Le 2 Octobre, la Liturgie de l'Église nous invite à faire mémoire de nos Saints Anges Gardiens. C'est une Vérité de Foi que les Anges, tout bienheureux qu'ils sont, reçoivent une mission de Dieu auprès des hommes. Les paroles de Notre-Seigneur, l'enseignement des Docteurs et des Saints, l'autorité de l'Église, ne nous permettent pas d'en douter. Si les démons, en légions innombrables, rôdent autour de nous comme des lions prêts à nous dévorer (cf : 1 Pierre 5, 8), il est consolant pour nous de songer que Dieu nous a donné des défenseurs plus nombreux et plus puissants que les démons. Les Anges nous préservent d'une foule de maux et de dangers, ils éloignent de nous les occasions du péché, ils nous inspirent de saintes pensées et nous portent à la vertu, nous soutiennent dans les tentations, nous fortifient dans nos faiblesses, nous animent dans nos découragements, nous consolent dans nos afflictions. Ils combattent avec nous contre le démon et nous prémunissent contre ses pièges. « Ah ! mes frères, si nous avions la pensée, lorsque nous venons à l’église, que nos anges marchent devant nous, avec quel respect n’y viendrions-nous pas !... Avec quelle modestie nous assisterions à la Sainte Messe en pensant que nous sommes à côté d’un ange gardien prosterné devant le Dieu de toute grandeur ! » (St Curé d'Ars)

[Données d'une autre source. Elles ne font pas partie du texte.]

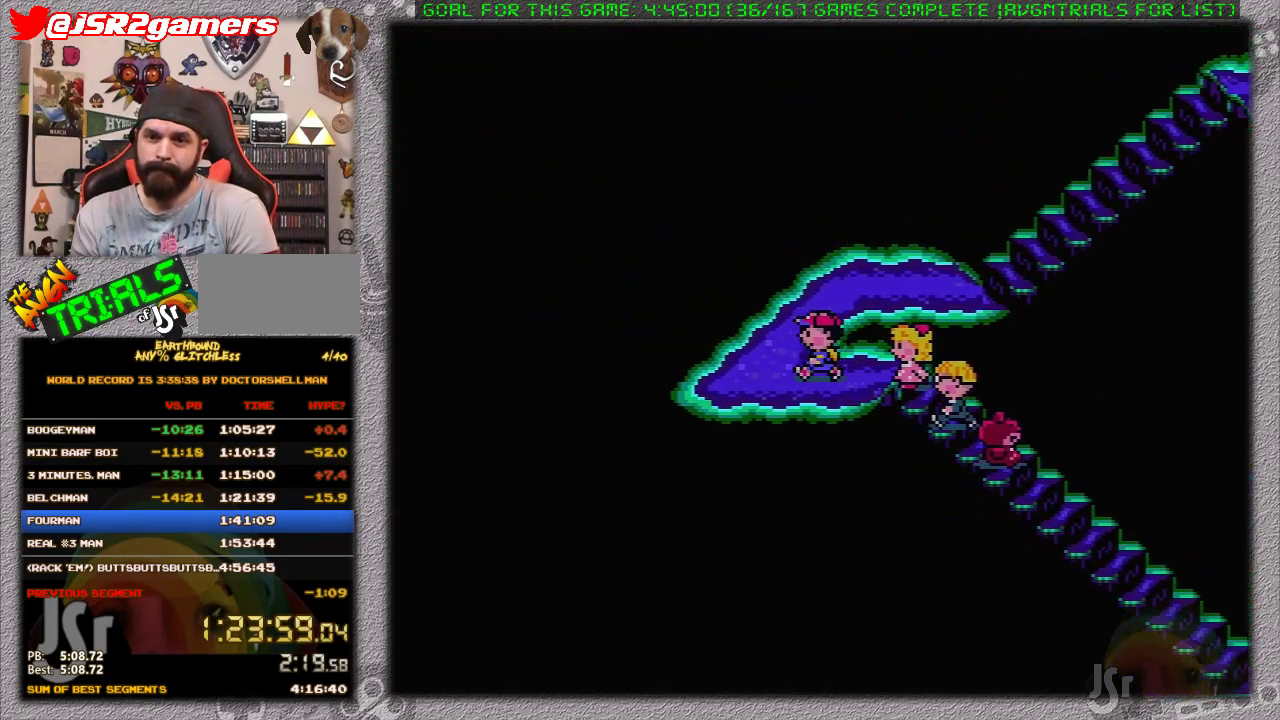
{"buttons": ["DPAD_RIGHT"], "events": [[17, "DPAD_UP", "down"], [50, "DPAD_LEFT", "up"], [200, "DPAD_RIGHT", "down"], [233, "DPAD_UP", "up"]]}
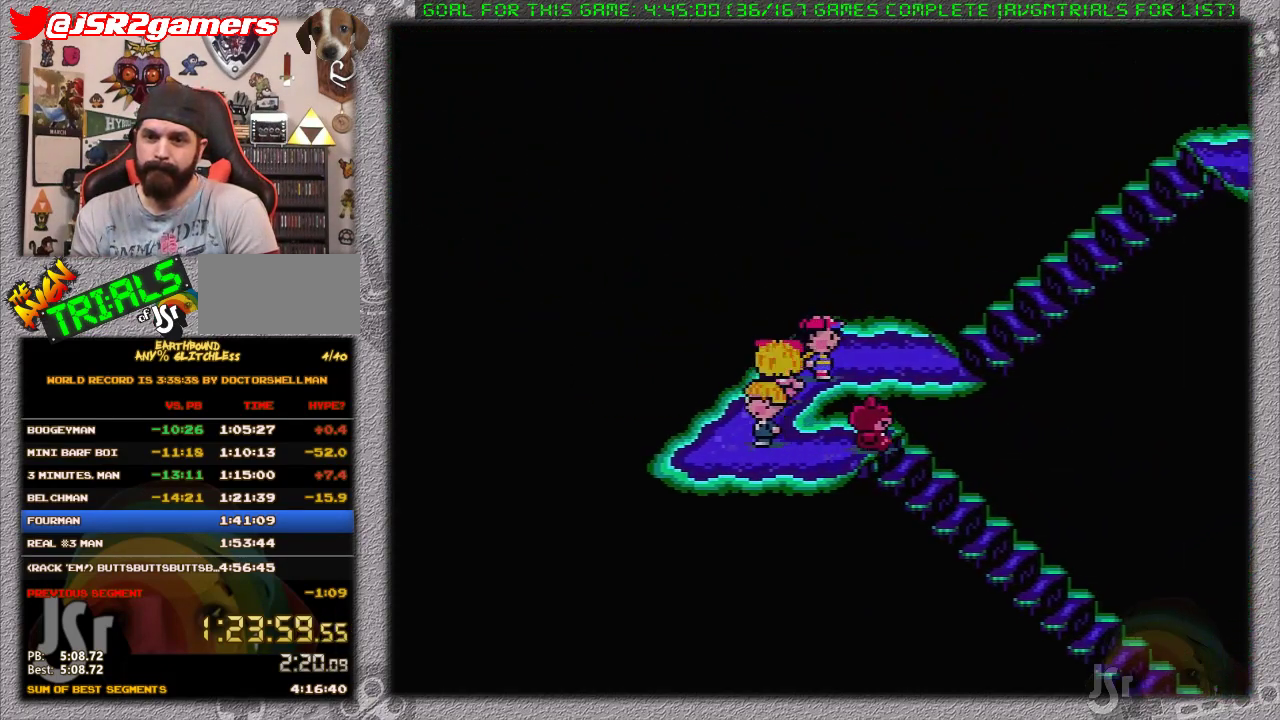
{"buttons": ["DPAD_RIGHT"], "events": []}
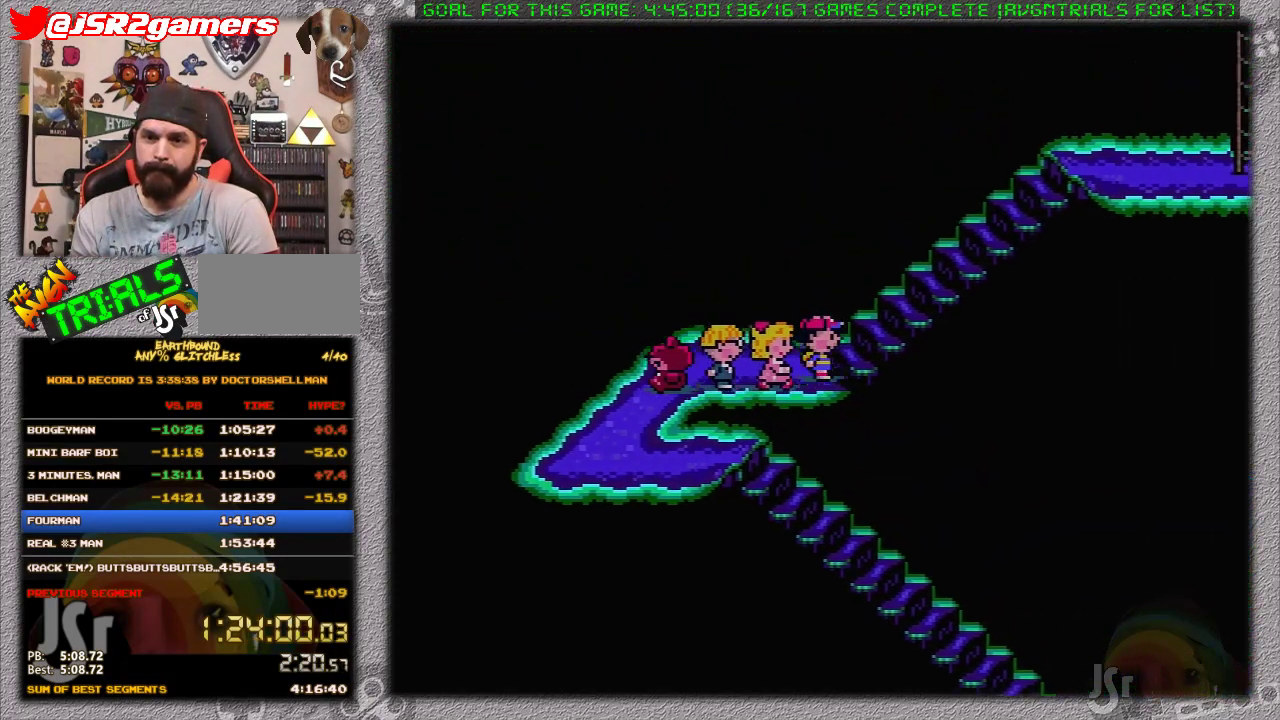
{"buttons": ["DPAD_RIGHT"], "events": []}
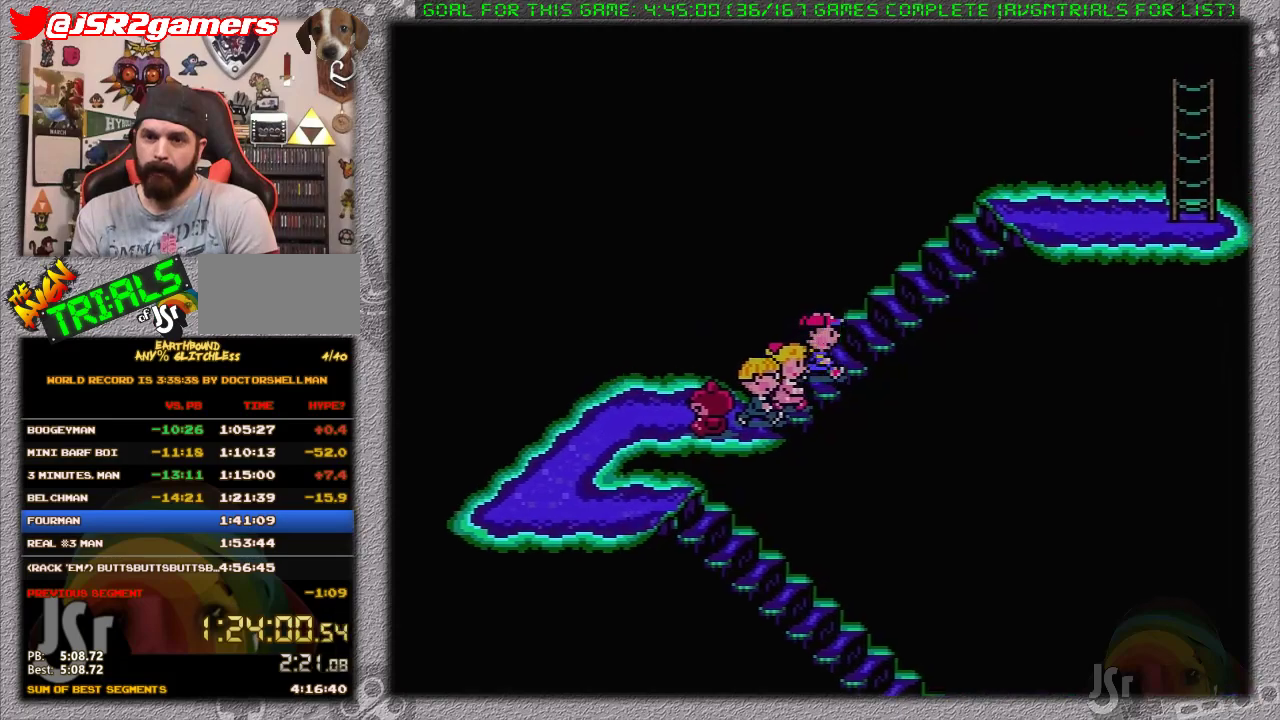
{"buttons": ["DPAD_RIGHT"], "events": []}
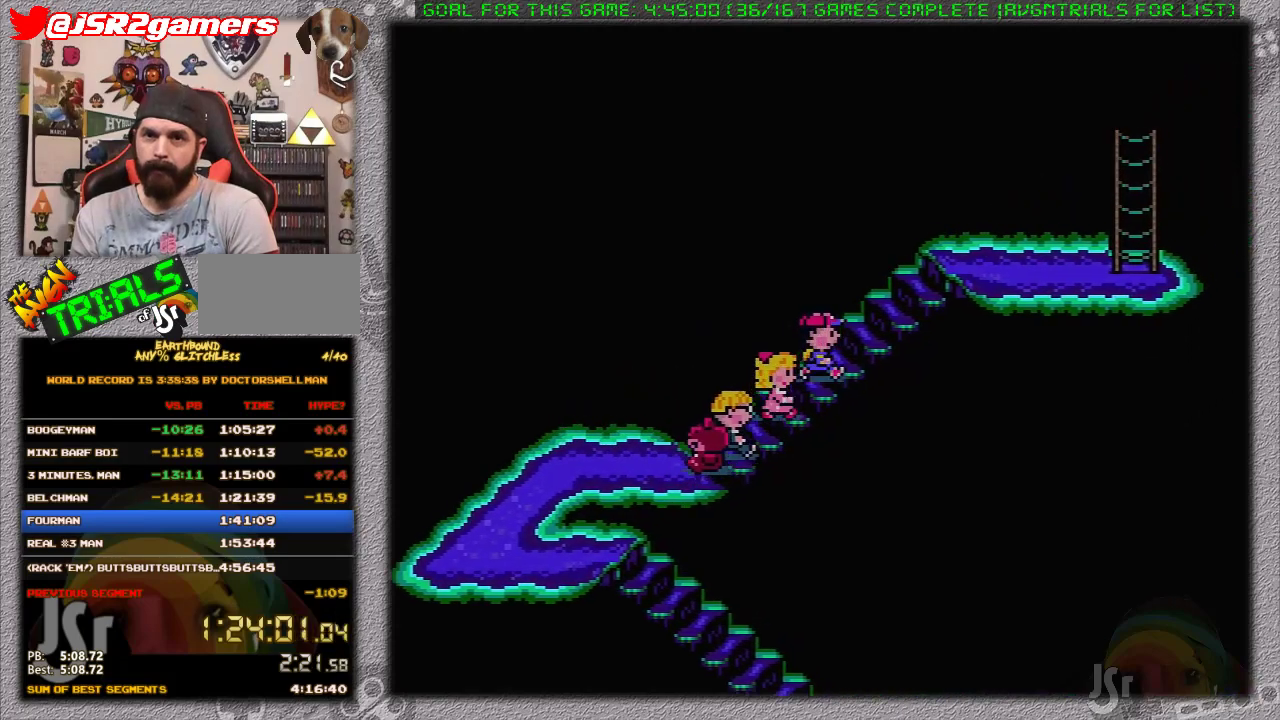
{"buttons": ["DPAD_RIGHT"], "events": []}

Quelle récompense est digne de tant de bienfaits, et comment ne pas aimer les bons Anges ? Nous les aimerons et nous reconnaîtrons dignement leurs services si nous contribuons, selon notre pouvoir, à l'accroissement du culte de ces célestes protecteurs, si nous nous efforçons surtout à leur rendre amour pour amour. Oh ! respectons toujours leurs chastes regards ; ne les forçons point à rougir de notre conduite ou à fuir loin de notre âme, couverte de la lèpre du péché. Comme la mauvaise odeur chasse les colombes, et la fumée les abeilles, ainsi le péché fait fuir les bons Anges. Ayons une confiance sans bornes en leur protection, car ils sont puissants, prudents et fidèles. Invoquons-les souvent et suivons leurs saintes inspirations. Ne passons jamais un jour sans réciter pieusement cette petite prière à notre bon Ange : « Ange de Dieu qui êtes mon gardien et à qui j'ai été confié par la Bonté divine, éclairez-moi, défendez-moi, conduisez-moi et dirigez-moi ». Le souverain Pontife Pie VI (bref du 2 octobre 1795) a accordé à tous les fidèles : I° une indulgence de 100 jours, chaque fois que, de cœur au moins contrit et avec dévotion, ils réciteront cette prière ; 2° une indulgence plénière, en la fête des saints Anges gardiens, à ceux qui l'auront récitée, matin et soir, toute l'année, pourvu que, confessés et communiés, ils visitent en ce jour une église ou un oratoire public et y prient pour le Souverain Pontife ; 3° enfin, une indulgence plénière à l'article de la mort (bref du 11 juin 1796). Ayons donc à cœur de propager le culte des saints Anges gardiens, et honorons-les par notre piété. Quand la mort, déployant sur nous ses ailes funèbres, après une lutte cruelle, aura imprimé le cachet de sa victoire sur notre corps, notre bon Ange gardien lui-même prendra notre âme et la portera dans les cieux, où nous jouirons à jamais, avec lui, avec tous les Anges et les saints, de l'éternelle félicité.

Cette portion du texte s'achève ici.